Jordan Weissman profiles D.C. Attorney General Peter Nickles and his efforts to reform his 350-lawyer office by bringing in new lawyers and making the District a tougher target for the litigious. But Nickles' tough style has brought on criticism, as some in the D.C. Council have begun to refer to him as Mayor Adrian Fenty’s very own Dick Cheney.
Jeff Jeffrey reveals details about the proposed structure of a firm that could be created from a merger between Hogan & Hartson and Lovells next year. The firm’s top leaders have hit the road to drum up support in advance of a partnership vote on the deal in mid-December.

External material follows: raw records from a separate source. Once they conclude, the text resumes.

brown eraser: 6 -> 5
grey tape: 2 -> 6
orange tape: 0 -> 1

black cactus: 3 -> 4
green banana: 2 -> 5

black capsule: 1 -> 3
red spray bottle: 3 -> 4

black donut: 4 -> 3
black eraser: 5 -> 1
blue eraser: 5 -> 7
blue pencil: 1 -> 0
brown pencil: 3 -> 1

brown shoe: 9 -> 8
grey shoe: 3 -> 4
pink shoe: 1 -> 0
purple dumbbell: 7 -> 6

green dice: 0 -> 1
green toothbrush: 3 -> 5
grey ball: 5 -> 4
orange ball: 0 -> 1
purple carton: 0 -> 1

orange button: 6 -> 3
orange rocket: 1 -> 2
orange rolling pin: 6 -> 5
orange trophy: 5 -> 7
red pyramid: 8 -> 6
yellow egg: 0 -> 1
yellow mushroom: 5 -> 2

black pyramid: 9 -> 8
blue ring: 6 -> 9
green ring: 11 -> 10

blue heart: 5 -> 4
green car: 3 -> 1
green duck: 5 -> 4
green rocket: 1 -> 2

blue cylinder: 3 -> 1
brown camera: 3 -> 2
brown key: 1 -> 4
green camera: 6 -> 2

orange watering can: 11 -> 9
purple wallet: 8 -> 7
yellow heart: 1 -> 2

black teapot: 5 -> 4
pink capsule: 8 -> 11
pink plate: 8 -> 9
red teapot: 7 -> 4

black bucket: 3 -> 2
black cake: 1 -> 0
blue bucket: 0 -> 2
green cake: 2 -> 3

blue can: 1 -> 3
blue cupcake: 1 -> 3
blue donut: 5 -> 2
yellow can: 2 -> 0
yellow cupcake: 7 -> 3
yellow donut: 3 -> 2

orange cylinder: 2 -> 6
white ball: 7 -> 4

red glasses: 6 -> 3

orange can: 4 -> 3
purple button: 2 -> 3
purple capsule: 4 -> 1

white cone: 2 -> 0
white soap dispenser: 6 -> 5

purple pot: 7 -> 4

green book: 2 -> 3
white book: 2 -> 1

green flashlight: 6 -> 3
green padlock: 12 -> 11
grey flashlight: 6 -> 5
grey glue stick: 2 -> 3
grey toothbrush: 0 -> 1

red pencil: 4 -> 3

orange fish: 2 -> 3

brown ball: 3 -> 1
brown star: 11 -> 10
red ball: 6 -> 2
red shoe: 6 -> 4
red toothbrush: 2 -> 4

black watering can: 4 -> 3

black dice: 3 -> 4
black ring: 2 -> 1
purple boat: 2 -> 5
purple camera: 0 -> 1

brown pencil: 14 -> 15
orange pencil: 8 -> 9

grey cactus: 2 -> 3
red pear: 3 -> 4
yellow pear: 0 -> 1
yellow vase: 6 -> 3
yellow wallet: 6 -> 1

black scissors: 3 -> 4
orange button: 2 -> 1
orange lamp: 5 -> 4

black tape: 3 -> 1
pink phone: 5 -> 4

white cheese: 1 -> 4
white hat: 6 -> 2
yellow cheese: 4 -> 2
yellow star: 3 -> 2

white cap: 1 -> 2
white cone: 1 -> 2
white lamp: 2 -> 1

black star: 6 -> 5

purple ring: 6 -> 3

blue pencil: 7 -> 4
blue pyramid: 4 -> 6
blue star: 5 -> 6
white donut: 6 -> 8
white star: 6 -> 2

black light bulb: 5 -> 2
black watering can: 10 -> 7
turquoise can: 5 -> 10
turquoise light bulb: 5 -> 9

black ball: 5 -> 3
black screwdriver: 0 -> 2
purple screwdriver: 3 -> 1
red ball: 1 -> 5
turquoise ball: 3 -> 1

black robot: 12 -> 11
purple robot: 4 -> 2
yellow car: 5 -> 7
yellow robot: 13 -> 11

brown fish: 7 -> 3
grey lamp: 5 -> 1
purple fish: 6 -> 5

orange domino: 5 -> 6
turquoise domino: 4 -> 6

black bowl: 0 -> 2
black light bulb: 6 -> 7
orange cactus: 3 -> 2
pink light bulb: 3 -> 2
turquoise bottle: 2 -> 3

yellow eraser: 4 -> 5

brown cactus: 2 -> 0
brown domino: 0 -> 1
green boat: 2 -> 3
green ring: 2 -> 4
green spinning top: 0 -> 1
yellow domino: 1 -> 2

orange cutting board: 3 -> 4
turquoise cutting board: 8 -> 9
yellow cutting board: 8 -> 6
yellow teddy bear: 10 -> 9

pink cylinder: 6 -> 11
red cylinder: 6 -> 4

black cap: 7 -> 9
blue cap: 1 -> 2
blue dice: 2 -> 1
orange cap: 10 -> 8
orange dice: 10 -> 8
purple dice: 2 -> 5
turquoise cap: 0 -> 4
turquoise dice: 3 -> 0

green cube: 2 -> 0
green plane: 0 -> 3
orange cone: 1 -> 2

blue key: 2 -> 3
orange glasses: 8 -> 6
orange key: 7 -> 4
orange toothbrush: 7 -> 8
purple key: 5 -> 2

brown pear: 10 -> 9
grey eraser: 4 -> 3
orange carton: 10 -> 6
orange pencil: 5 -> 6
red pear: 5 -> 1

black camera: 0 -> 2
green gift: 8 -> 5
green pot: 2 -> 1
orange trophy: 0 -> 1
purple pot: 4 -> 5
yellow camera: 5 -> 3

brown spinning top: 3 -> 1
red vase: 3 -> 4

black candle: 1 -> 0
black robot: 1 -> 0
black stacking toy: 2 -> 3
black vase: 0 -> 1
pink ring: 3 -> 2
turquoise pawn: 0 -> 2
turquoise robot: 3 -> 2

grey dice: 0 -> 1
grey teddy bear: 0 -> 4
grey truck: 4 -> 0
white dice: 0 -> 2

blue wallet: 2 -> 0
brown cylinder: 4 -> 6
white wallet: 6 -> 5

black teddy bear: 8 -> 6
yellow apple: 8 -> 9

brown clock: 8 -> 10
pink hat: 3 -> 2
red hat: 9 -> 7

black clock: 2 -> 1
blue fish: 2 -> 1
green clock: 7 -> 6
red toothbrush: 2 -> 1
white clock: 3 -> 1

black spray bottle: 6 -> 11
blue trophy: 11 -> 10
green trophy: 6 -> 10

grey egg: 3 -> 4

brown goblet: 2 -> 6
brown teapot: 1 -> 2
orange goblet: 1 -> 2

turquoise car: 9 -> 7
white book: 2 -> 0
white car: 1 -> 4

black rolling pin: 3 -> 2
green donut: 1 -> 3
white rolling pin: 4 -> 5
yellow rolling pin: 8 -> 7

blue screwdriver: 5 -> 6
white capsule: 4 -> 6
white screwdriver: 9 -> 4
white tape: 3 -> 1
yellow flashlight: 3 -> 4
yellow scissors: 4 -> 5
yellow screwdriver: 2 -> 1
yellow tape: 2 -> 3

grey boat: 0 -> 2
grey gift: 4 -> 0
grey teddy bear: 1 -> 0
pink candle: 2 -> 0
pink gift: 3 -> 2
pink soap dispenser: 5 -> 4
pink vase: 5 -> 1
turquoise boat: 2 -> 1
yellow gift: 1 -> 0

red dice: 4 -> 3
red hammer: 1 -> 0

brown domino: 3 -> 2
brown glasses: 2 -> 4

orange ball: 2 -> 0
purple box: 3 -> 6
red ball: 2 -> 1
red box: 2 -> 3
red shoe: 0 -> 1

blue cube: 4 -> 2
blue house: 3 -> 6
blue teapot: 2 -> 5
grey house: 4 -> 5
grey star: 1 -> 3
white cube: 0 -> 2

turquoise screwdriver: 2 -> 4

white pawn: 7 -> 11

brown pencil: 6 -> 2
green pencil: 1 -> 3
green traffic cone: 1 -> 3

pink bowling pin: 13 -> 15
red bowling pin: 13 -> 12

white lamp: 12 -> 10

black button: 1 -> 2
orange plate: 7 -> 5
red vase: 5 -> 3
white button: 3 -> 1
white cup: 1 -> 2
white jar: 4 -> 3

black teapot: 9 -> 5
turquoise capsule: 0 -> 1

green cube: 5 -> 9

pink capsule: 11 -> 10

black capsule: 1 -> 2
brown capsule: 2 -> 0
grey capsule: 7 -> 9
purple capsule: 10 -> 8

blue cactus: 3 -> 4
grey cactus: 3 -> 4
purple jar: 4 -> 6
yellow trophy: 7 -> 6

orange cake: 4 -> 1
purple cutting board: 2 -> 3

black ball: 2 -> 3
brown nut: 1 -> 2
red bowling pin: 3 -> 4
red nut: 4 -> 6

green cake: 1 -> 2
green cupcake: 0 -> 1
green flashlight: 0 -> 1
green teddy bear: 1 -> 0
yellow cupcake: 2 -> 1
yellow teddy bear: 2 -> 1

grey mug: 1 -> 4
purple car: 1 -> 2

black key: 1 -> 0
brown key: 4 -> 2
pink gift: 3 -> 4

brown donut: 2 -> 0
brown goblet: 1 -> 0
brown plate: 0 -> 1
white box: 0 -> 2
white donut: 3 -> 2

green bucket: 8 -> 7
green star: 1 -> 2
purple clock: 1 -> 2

Karen Sloan takes a look at efforts to boost the number of women in top law firm positions as part of a National Law Journal special report on women in law. Women account for more than 45 percent of law firm associates but only 19 percent of partners. So the Project for Attorney Retention is spearheading an initiative called the Diversity & Flexibility Connection to ensure firms have flexible working schedules to help retain women.
Marcia Coyle dissects the Supreme Court bound case brought by Edina, Minn.-based firm Milavetz, Gallop & Milavetz, challenging a 2005 federal law that requires them to advertise as a debt relief agency. The case will be heard Dec. 1.
Leigh Jones eyes the growing trend of third-party litigation funding and the challenges the field is facing. Third-party funding firms provide money to a corporation to pay for the cost of arbitrating or litigating a claim as a plaintiff, then get a piece of the potential award.